Anti-carbamylated protein antibodies, a recently identified autoantibody system against carbamylated proteins, can be detected years before symptoms develop in rheumatoid arthritis, according to a retrospective study.
The finding suggests "another source of antibodies which can potentially contribute to RA pathogenesis. ... The moment of first appearance of anti-CarP [anti-carbamylated protein] antibodies is comparable with ACPA [anti-citrullinated protein antibodies] and earlier than IgM-RF [IgM-rheumatoid factor]," both now included in American College of Rheumatology/European League Against Rheumatism RA criteria, said senior author Dr. Leendert A. Trouw and lead author Jing Shi, Ph.D., of the department of rheumatology at Leiden (the Netherlands) University Medical Center and their colleagues.
Identifying people who could benefit most from early RA intervention "is a challenge, but the presence of autoantibodies could be a useful marker," the investigators said (Ann. Rheum. Dis. 2013 Dec. 13 [doi:10.1136/annrheumdis-2013-204154]).
Anti-CarP antibodies presented in both ACPA-positive and ACPA-negative patients; they "appear by and large [to be] two different autoantibody systems," the investigators said.
The authors tested years of blood samples from 79 donors in the Sanquin Blood Bank – the Dutch national blood bank – who were eventually diagnosed with RA, for the presence of anti-carbamylated-fetal calf serum (anti-Ca-FCS), anti-carbamylated-fibrinogen (anti-Ca-Fib), anticyclic citrullinated-peptide 2 (anti-CCP2) antibodies, and IgM-RF, all by enzyme-linked immunosorbent assay. Levels were considered elevated if they were two standard deviations above the mean of 141 age and sex-matched controls who did not develop RA. The subjects were white, with a median of five sequential sera obtained from blood samples 1-6 years apart. The future-RA group included 48 women; the mean age at diagnosis was 51 years.
Six years before diagnosis, more than half of the future-RA patients harbored one autoantibody, and at least 30% had all three autoantibody families within 4 years of diagnosis. Median levels of autoantibodies started to increase around 5-7 years before the diagnosis.
"IgM-RF, anti-Ca-FCS, anti-Ca-Fib and anti-CCP2 antibodies were [first] detectable [at] 10, 14, 14, and 14 years before diagnosis, respectively.

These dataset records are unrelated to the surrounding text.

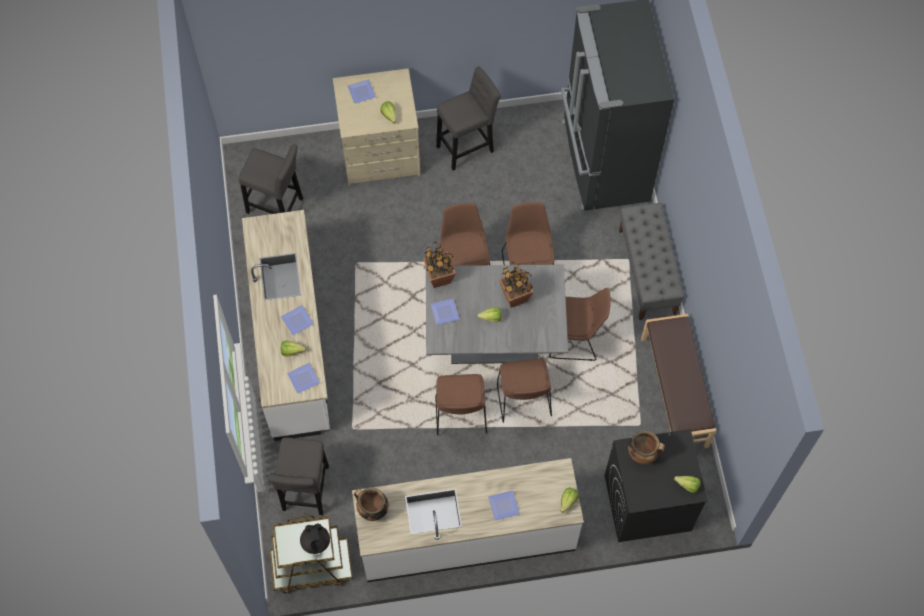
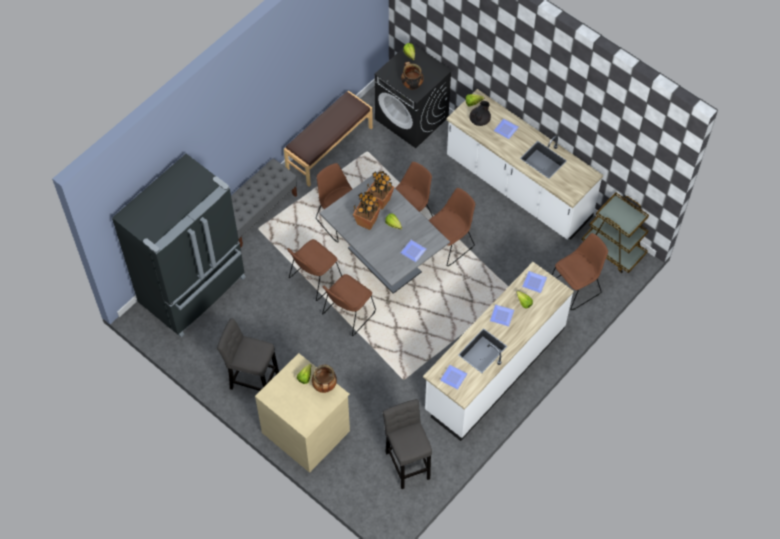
camera: 130 degrees left, 5 degrees down
(305, 492) = (576, 287): grey stool -> brown chair
(316, 543) = (615, 209): black teapot -> black teapot (480, 120)
(362, 91) = (300, 409): plate -> plate (452, 377)
(372, 510) = (573, 188): cooking pot -> cooking pot (325, 386)
(440, 278) = (392, 271): potted plant -> potted plant (380, 201)

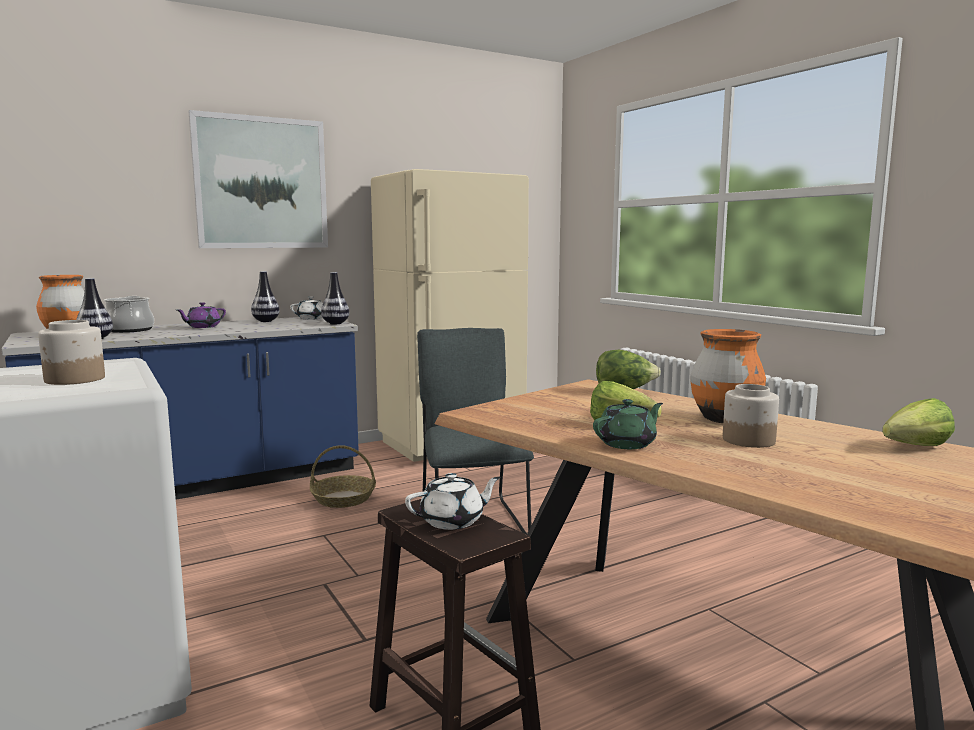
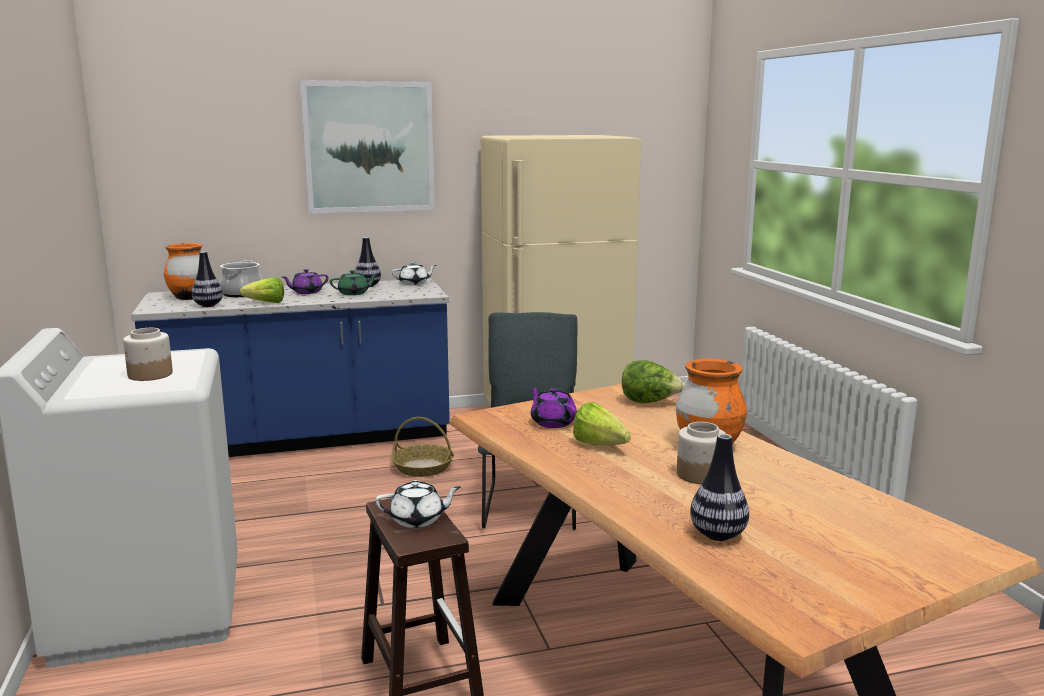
camera: 15 degrees right, 5 degrees up
(335, 323) = (429, 293): vase -> vase (718, 535)
(550, 412) = (552, 422): none -> purple teapot
(627, 444) = (583, 467): green teapot -> green teapot (354, 293)
(908, 448) = (847, 500): lettuce -> lettuce (262, 303)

These are the time points when the first samples of these donors were collected. The median of time points when anti-CCP2, anti-Ca-FCS, anti-Ca-Fib antibodies and IgM-RF were detectable were 6, 5, 7, and 2 years before the diagnosis," the investigators found.
Anti-Ca-FCS antibodies were present in 27% and anti-Ca-Fib antibodies in 38% of patients at their last blood draw, which came at a mean of 1.4 years before diagnosis.
Although "anti-CCP antibodies or IgM-RF can be found in both patients and their healthy first-degree relatives, the combination of both anti-CCP and RF is predominantly found in the RA patients. This supports the notion that ACPA and anti-CarP antibodies may initiate the primary target recognition but that amplification of IgM-RF is important for progression towards clinical RA, for example, by enhancing complement activation," they wrote.
The study was funded by the Dutch Arthritis Foundation, the Netherlands Organisation for Scientific Research, Masterswitch project FP7, the Innovative Medicines Initiative Joint Undertaking funded project BeTheCure (through a Pfizer contract), and the Netherlands Proteomics Center and the Center for Medical Systems Biology (as part of the Netherlands Genomics Initiative). Dr. Trouw is supported by a Janssen Biologics fellowship.